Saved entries
'''
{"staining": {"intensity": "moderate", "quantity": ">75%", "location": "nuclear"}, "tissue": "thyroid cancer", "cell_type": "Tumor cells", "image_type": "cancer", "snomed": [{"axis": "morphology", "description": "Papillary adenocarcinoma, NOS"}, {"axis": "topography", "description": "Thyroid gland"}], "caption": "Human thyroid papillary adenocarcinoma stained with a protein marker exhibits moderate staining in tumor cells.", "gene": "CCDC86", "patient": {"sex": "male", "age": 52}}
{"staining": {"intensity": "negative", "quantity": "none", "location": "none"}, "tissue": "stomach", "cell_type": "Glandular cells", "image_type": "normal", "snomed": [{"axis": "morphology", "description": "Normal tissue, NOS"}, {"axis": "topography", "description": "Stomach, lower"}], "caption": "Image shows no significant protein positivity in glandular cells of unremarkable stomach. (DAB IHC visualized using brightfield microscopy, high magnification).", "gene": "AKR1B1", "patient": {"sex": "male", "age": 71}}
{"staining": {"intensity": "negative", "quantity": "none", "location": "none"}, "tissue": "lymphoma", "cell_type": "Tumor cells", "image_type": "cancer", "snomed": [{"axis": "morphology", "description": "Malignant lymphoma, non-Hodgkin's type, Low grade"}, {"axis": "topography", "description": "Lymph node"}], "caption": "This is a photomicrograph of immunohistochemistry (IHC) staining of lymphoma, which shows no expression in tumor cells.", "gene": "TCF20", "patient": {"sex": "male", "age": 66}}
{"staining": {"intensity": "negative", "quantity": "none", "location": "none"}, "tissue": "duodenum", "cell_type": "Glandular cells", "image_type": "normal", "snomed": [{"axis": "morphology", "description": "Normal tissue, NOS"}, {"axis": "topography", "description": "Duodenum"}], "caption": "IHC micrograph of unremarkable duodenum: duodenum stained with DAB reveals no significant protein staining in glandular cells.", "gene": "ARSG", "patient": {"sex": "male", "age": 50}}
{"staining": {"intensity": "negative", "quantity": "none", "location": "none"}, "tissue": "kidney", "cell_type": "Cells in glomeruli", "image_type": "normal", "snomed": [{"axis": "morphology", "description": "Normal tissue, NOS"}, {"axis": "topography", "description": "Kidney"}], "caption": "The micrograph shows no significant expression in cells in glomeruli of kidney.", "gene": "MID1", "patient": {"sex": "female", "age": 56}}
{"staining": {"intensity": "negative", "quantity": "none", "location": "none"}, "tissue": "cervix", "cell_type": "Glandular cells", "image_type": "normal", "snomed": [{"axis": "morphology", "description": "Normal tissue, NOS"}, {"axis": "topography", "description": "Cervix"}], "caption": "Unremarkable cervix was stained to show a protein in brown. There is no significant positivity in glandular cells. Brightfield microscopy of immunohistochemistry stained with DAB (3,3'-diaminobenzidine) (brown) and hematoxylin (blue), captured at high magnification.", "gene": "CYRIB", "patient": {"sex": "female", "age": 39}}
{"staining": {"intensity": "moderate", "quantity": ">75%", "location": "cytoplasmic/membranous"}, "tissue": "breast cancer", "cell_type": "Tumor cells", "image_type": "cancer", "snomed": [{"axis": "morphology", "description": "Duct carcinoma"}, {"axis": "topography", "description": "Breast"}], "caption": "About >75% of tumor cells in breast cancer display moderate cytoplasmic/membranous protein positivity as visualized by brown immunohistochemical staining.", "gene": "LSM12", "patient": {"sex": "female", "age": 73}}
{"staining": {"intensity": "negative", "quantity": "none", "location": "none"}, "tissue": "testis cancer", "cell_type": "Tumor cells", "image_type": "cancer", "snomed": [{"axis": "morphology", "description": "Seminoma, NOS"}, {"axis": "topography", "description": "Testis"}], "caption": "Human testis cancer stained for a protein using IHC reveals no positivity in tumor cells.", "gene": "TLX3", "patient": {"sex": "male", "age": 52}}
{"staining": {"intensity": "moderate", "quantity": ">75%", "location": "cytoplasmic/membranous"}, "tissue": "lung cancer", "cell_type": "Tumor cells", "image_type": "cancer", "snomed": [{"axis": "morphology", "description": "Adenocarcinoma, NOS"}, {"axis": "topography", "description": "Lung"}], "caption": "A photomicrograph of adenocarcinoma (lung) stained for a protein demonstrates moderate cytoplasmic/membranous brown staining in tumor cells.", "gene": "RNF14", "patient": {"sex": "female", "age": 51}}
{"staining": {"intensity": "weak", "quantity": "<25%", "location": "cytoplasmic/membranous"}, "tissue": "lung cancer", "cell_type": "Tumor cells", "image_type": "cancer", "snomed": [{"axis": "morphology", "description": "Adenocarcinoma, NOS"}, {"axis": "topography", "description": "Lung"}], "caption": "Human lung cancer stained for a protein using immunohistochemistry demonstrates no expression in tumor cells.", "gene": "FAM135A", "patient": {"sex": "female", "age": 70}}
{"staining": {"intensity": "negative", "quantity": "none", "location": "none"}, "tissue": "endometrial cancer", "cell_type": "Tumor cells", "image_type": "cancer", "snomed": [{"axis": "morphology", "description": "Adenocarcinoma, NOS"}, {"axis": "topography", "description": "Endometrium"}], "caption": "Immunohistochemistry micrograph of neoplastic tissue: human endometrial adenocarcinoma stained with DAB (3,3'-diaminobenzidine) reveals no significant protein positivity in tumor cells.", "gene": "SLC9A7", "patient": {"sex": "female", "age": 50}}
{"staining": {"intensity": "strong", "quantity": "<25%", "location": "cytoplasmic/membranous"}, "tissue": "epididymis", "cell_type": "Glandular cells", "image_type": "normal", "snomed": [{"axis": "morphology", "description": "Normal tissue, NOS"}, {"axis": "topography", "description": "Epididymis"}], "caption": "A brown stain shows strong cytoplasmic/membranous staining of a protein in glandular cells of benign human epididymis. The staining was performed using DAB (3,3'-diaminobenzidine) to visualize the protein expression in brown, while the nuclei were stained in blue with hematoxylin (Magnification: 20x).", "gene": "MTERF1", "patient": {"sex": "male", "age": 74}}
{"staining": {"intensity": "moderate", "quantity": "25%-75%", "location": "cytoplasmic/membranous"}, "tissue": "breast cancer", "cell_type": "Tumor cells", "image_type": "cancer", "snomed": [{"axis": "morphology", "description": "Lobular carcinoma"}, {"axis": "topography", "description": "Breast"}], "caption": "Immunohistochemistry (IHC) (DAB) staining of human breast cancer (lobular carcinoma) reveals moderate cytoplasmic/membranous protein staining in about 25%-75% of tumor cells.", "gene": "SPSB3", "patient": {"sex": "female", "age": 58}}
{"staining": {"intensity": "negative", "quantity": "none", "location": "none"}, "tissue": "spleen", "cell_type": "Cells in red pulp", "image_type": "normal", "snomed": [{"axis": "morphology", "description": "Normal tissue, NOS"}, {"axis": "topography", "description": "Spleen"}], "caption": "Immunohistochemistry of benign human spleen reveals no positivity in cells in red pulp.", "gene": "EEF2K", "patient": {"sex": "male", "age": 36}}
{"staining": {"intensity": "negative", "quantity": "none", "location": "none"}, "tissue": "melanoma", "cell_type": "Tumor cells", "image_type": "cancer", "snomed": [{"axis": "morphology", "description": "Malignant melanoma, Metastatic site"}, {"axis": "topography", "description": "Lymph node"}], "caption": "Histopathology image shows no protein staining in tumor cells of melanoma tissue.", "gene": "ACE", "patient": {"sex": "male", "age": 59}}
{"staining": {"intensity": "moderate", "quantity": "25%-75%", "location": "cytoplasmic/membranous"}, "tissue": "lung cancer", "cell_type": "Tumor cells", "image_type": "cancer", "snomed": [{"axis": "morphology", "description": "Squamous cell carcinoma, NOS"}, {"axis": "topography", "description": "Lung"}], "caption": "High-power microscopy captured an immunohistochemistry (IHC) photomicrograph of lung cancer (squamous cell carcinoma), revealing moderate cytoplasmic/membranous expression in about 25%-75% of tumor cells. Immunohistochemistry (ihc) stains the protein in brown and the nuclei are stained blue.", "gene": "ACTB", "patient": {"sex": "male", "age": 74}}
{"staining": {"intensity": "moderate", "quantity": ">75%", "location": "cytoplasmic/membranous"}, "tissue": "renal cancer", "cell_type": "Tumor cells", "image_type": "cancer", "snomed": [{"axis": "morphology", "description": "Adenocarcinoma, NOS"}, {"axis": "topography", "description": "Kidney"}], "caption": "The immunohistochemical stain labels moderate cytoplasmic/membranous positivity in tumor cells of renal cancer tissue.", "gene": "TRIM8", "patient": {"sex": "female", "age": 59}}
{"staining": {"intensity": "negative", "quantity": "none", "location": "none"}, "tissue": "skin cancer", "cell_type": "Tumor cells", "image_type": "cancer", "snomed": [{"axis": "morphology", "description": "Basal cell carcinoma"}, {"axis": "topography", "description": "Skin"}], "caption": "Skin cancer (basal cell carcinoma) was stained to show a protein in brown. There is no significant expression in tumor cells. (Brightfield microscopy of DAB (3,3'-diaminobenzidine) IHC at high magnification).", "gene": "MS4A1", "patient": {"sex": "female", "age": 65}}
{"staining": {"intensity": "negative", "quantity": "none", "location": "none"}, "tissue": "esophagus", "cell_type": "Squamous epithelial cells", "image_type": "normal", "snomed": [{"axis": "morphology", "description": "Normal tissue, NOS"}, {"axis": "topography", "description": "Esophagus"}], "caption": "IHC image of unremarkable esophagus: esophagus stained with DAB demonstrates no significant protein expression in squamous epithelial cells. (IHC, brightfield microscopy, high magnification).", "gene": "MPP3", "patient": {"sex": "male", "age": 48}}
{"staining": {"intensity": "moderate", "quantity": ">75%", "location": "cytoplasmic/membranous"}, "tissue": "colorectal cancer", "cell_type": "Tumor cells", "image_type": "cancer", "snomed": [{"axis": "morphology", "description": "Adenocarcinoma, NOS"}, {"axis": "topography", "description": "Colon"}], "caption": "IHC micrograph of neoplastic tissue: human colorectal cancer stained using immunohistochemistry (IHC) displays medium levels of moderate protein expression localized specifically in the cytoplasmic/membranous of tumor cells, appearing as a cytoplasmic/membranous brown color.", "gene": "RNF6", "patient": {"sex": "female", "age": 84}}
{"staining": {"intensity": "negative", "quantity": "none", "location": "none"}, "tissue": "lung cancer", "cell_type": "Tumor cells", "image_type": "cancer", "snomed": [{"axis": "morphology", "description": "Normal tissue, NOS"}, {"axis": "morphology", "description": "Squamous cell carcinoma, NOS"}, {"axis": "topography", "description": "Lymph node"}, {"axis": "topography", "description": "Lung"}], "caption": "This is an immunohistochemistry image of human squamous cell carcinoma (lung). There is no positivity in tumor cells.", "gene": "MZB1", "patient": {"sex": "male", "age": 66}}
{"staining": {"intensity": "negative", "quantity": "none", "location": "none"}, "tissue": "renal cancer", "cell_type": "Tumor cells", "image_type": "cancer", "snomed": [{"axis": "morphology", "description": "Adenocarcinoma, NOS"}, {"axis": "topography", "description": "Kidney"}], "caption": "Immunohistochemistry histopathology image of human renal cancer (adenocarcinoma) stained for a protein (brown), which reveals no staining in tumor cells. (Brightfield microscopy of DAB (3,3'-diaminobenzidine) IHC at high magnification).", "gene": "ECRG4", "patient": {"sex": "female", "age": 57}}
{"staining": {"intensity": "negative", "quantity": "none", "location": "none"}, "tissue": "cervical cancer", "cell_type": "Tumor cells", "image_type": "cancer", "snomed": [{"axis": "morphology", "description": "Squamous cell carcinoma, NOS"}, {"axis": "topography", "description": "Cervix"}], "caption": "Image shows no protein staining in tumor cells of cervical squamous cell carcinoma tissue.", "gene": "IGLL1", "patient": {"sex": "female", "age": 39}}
'''
◆ **Problem details**
The expected result is an exact transcription of the lines from the one containing "is an immunohistochemistry" through the end of the records above; please include both ends.

◆ **Answer for this exercise**
{"staining": {"intensity": "negative", "quantity": "none", "location": "none"}, "tissue": "lung cancer", "cell_type": "Tumor cells", "image_type": "cancer", "snomed": [{"axis": "morphology", "description": "Normal tissue, NOS"}, {"axis": "morphology", "description": "Squamous cell carcinoma, NOS"}, {"axis": "topography", "description": "Lymph node"}, {"axis": "topography", "description": "Lung"}], "caption": "This is an immunohistochemistry image of human squamous cell carcinoma (lung). There is no positivity in tumor cells.", "gene": "MZB1", "patient": {"sex": "male", "age": 66}}
{"staining": {"intensity": "negative", "quantity": "none", "location": "none"}, "tissue": "renal cancer", "cell_type": "Tumor cells", "image_type": "cancer", "snomed": [{"axis": "morphology", "description": "Adenocarcinoma, NOS"}, {"axis": "topography", "description": "Kidney"}], "caption": "Immunohistochemistry histopathology image of human renal cancer (adenocarcinoma) stained for a protein (brown), which reveals no staining in tumor cells. (Brightfield microscopy of DAB (3,3'-diaminobenzidine) IHC at high magnification).", "gene": "ECRG4", "patient": {"sex": "female", "age": 57}}
{"staining": {"intensity": "negative", "quantity": "none", "location": "none"}, "tissue": "cervical cancer", "cell_type": "Tumor cells", "image_type": "cancer", "snomed": [{"axis": "morphology", "description": "Squamous cell carcinoma, NOS"}, {"axis": "topography", "description": "Cervix"}], "caption": "Image shows no protein staining in tumor cells of cervical squamous cell carcinoma tissue.", "gene": "IGLL1", "patient": {"sex": "female", "age": 39}}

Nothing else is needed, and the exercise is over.